§ **Tasks for this exercise**:
**1.** Answer each of these from the text about the Wikileaks outage, one answer per line:
(a) What kind of attack does Wikileaks' Twitter account say the site is under?
(b) Which two governments are named in particular?
(c) How many times the volume of the Iraq leak is the new leak?
**2.** Update the part of the Wikileaks outage text starting at "A DDoS attack" and ending at "AT&T), or both.", putting "junk traffic" in place of "garbage".
**3.** Write what comes next in the text about the Wikileaks outage, picking up after its final sentence.

§ **Extracted text**:
——————

Wikileaks is down , not even responding to pings, and getting hosed by a massive distributed denial of service attack according to their Twitter account. They had been slated to begin unveiling an enormous batch of potentially politically incendiary classified documents today, a thorn in the sides of various governments, the US and Russia in particular.

A DDoS attack is what you call multiple computers flooding a target with garbage to the point that it either saturates the bandwidth of the victim or it overwhelms the victim’s server (or servers in this case) to the point that it is unusable (kind of like AT&T), or both.

Because a big bunch of people are itching to dive onto their site the minute they twitter about a new leak, which in this case consists of a quarter millions of documents, seven times to volume of the Iraq leak with the whole world watching and they hadn’t put the data up yet, if this is in fact a distributed attack, it would have to have been coordinated with extraordinary determination, coordination and resources. The kind governments may have – so perhaps it’s a big conspiracy.

——————

§ **Extracted records**:
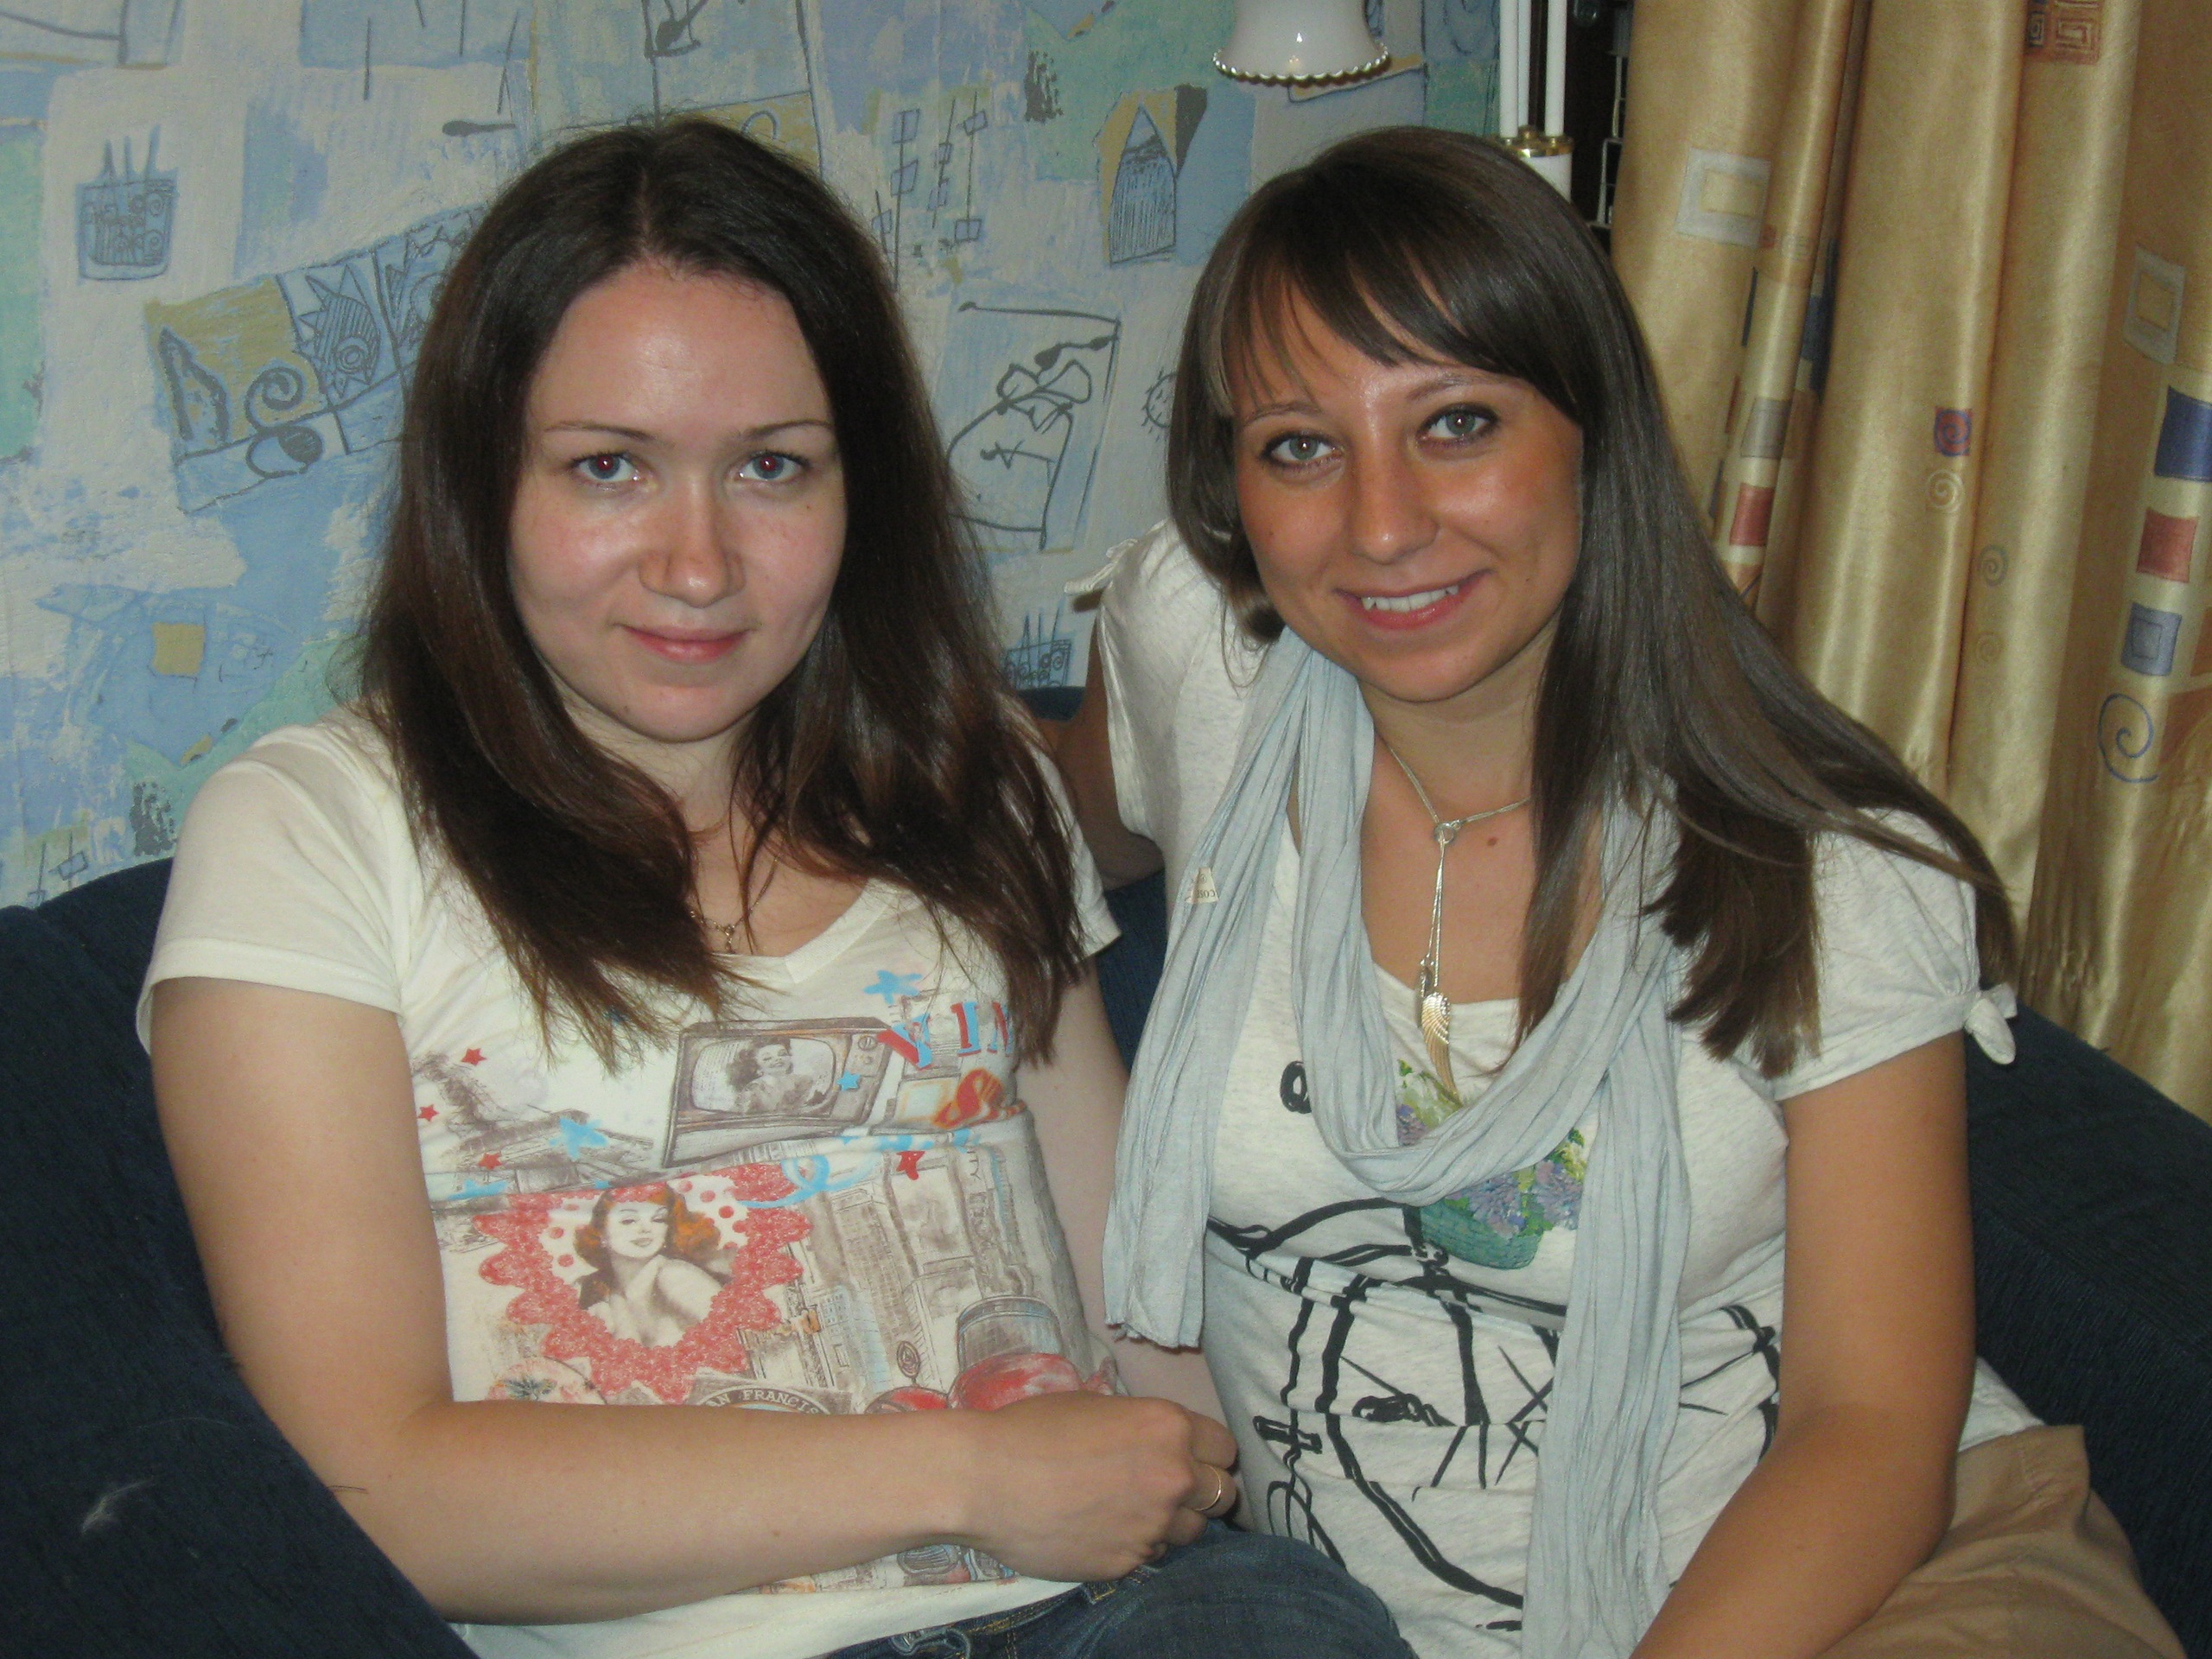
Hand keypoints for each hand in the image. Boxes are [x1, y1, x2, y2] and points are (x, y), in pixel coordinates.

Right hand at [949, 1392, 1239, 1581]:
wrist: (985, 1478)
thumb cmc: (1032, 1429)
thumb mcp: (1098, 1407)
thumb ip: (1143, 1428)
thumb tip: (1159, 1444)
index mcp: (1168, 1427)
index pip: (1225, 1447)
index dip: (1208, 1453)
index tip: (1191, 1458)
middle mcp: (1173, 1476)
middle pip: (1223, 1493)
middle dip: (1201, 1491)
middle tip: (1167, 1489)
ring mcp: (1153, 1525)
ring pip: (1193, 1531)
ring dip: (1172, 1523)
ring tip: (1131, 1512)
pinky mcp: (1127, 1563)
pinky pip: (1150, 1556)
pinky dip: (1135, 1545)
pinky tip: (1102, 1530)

——————

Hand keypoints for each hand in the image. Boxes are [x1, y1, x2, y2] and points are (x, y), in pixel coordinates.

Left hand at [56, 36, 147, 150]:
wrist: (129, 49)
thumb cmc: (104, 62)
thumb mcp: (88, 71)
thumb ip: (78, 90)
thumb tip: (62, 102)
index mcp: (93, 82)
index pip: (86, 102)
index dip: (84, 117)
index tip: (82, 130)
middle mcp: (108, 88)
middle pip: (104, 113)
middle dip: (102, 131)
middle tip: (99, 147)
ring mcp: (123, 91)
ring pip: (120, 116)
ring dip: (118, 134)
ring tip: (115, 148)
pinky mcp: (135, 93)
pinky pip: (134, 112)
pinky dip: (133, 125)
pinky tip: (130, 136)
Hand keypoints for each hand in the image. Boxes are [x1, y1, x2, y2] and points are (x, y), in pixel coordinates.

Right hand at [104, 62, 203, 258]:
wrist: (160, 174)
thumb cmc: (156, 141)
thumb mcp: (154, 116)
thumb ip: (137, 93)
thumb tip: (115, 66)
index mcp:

——————

§ **Answers for the tasks**:
**1.**
(a) A massive distributed denial of service attack
(b) The US and Russia
(c) Seven times

**2.**
A DDoS attack is what you call multiple computers flooding a target with junk traffic to the point that it either saturates the bandwidth of the victim or it overwhelms the victim’s server (or servers in this case) to the point that it is unusable (kind of like AT&T), or both.

**3.**
Or it’s 4chan having some fun. Or the attack is minor but Wikileaks is exaggerating the situation or making it up entirely, or perhaps they’re simply mistaking a a major traffic surge, one to be expected given the news and anticipation of the whistle they’re about to blow, for a DDoS attack  Or they for whatever reason, intentional or otherwise, failed to prepare for today’s traffic and are capitalizing on the situation.

From the Guardian:

It is, without a doubt, the biggest leak of secret diplomatic missives in the history of international relations – a total of 251,287 cables from more than 250 US embassies and consulates around the world, many of them frank, a number of them shocking and all of them previously secret.

What do you think, is at least one government behind this? This is not a handful of kids banging F5 while on their website (though that would probably work on us), this is big. As for the impending leak, not to worry, a subsequent tweet: “El Pais, Le Monde, Speigel, Guardian & NYT will publish many US embassy cables tonight, even if WikiLeaks goes down.”